If you’re an automotive manufacturer gathering an exabyte of data, you can’t sell that to every city that you operate in – they don’t know what to do with it. What they want to know is, is my road congested?

That’s a yes or no question if you can solve it in real time, right? So we shift the model to insights rather than data. People are much more willing to share insights – it helps protect privacy and allows commercially sensitive data to remain in a secure environment.

Moore’s Law is going to come to an end at some point, so the amount of power required to crunch these huge amounts of data is going to be an issue. Do you think quantum computing is going to be the answer to that?

My take on quantum computing is that it produces a probabilistic output – you still have to take the output and put it into a conventional system. I see it as a bolt-on capability to the traditional compute model. So just like you have CPUs, GPUs and FPGAs, and now people are talking about neural processing units, you’ll have quantum processing units. I don’t think the framework of computation will be changed. I think it will be augmented with quantum.

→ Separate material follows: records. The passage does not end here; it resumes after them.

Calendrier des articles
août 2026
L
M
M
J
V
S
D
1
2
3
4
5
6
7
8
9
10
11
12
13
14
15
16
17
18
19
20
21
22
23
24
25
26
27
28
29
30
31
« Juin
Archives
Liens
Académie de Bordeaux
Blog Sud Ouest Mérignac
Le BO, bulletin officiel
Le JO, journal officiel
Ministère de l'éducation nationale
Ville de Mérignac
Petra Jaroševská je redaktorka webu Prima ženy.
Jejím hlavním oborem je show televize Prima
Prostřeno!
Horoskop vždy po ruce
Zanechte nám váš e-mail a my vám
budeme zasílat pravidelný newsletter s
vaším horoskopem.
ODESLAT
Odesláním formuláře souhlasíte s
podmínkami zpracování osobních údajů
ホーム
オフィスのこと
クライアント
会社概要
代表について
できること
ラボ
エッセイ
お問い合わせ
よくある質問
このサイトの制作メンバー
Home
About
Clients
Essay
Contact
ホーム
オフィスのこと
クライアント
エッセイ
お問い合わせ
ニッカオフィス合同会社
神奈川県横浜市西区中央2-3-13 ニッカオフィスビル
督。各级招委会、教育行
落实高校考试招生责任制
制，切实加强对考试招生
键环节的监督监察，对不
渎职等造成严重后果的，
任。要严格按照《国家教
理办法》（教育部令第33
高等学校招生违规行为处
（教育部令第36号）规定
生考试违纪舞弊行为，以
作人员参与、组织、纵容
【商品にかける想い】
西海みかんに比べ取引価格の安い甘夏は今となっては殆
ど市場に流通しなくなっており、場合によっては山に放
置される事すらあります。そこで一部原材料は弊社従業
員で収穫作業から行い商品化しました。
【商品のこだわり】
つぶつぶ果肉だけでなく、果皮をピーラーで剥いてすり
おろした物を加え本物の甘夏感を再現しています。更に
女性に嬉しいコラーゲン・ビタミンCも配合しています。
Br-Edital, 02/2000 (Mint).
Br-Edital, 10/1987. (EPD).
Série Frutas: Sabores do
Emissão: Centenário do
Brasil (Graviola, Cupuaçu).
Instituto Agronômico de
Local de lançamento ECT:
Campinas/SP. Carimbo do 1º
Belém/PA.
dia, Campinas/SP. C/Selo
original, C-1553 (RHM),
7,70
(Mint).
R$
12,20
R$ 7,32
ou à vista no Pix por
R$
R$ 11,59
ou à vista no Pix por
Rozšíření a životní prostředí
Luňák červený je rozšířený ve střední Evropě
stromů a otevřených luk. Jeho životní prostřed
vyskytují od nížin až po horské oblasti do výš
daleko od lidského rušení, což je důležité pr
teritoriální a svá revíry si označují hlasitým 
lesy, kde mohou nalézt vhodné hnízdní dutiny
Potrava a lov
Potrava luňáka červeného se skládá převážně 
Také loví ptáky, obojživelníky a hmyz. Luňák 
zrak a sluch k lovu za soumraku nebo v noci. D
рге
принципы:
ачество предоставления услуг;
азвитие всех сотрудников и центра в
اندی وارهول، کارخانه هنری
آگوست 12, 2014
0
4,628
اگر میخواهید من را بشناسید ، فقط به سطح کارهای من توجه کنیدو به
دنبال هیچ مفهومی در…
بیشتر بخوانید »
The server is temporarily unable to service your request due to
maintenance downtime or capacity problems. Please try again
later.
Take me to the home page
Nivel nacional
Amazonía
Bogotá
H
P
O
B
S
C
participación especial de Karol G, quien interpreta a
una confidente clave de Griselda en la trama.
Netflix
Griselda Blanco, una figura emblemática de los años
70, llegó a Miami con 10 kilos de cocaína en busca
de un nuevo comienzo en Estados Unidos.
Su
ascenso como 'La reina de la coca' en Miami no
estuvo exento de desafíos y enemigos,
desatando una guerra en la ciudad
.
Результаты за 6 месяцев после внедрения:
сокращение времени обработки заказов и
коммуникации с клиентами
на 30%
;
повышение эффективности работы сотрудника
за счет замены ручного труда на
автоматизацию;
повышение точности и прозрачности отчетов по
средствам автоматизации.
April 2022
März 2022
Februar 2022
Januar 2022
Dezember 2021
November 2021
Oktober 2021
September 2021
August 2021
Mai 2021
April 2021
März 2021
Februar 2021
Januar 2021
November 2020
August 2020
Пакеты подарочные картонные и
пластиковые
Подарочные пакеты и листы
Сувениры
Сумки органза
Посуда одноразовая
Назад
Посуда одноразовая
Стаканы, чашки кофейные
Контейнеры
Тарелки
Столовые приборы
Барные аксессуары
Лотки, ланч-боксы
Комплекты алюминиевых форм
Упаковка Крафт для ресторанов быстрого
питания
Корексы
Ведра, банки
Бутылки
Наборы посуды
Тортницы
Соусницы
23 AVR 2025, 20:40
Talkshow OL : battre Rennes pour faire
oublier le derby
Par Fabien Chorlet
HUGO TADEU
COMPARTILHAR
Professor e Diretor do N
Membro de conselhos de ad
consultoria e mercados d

And quantum doesn’t solve the data storage issue. However, the advent of solid state technology is allowing us to store vast amounts of data more effectively than a traditional magnetic storage medium like spinning disks, and actually making that data faster. You still have the issues of how I manage that data – where do I put it? How do I still get maximum performance in terms of data extraction? But there are advances. If we look at NVMe (non-volatile memory express) technology, which is flash-based storage, I see that as the next wave.